Gather every line of the records that contains the string "collection".

### Extracted data entries
>> start

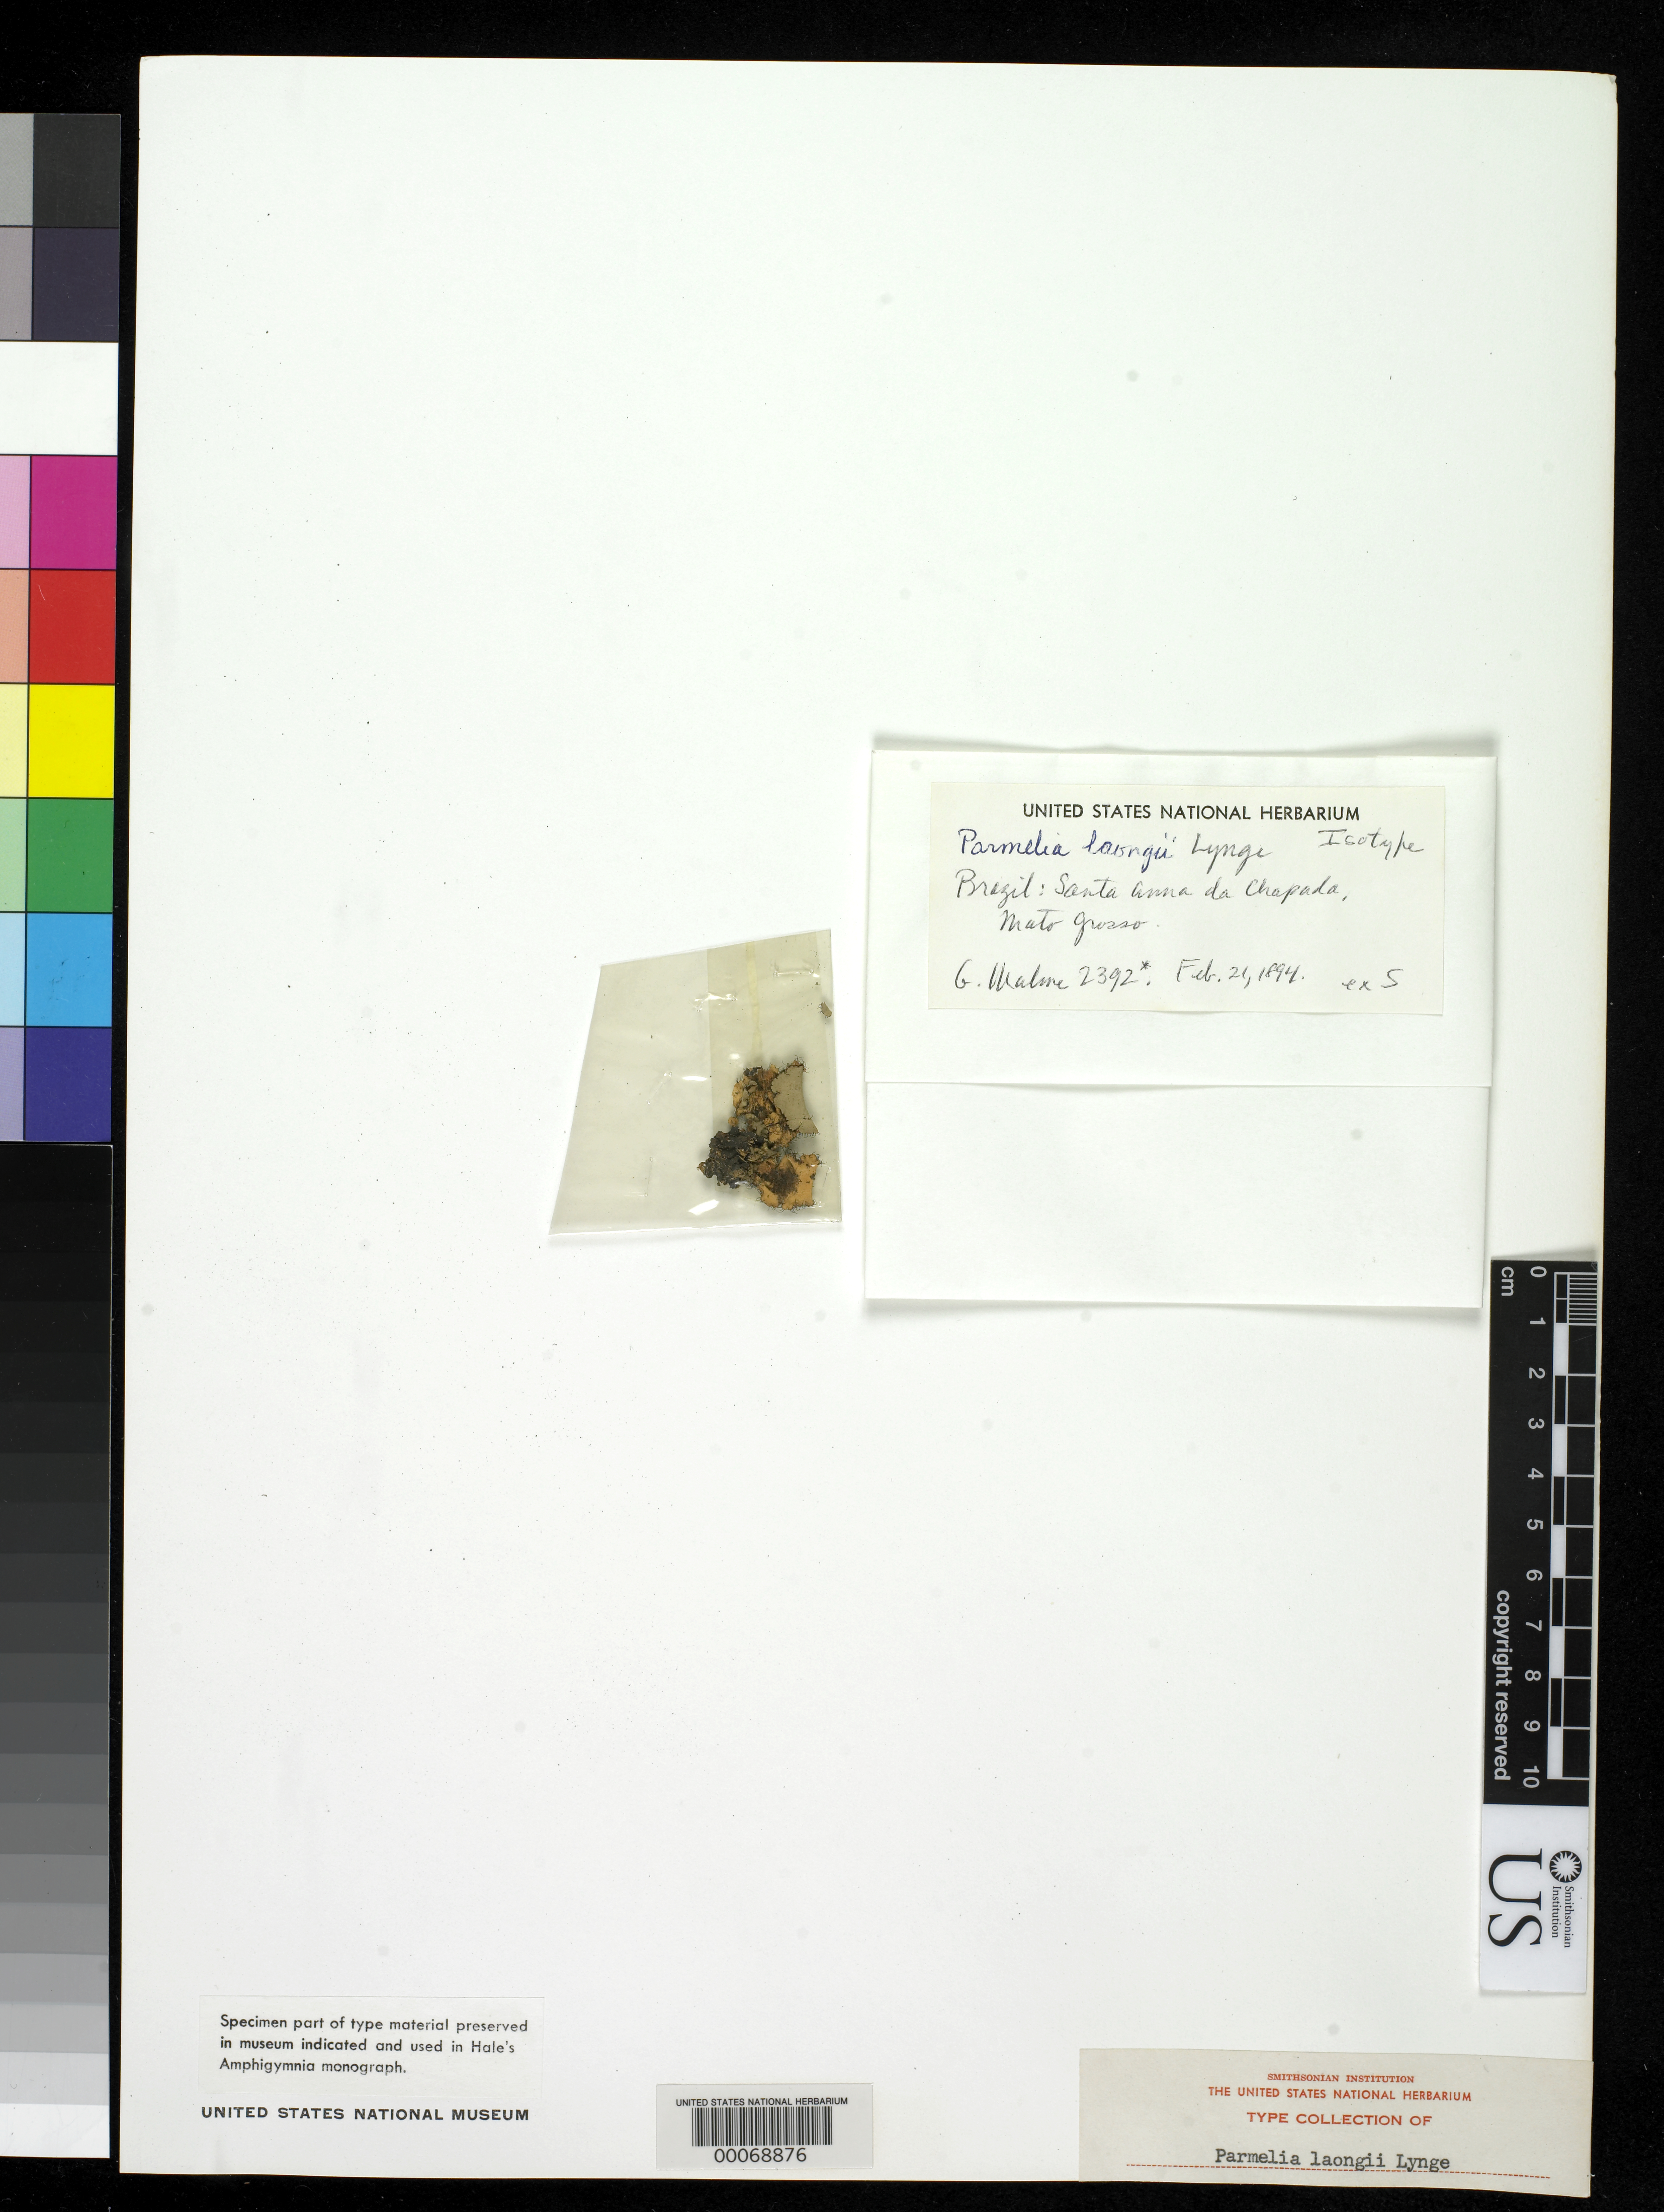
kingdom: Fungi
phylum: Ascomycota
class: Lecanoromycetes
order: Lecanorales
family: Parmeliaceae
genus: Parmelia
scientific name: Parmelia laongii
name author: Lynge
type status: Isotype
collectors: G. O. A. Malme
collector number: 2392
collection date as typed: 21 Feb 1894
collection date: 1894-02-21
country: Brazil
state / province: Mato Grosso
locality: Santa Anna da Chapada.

>> end

### Result for this task
collection date as typed: 21 Feb 1894
collection date: 1894-02-21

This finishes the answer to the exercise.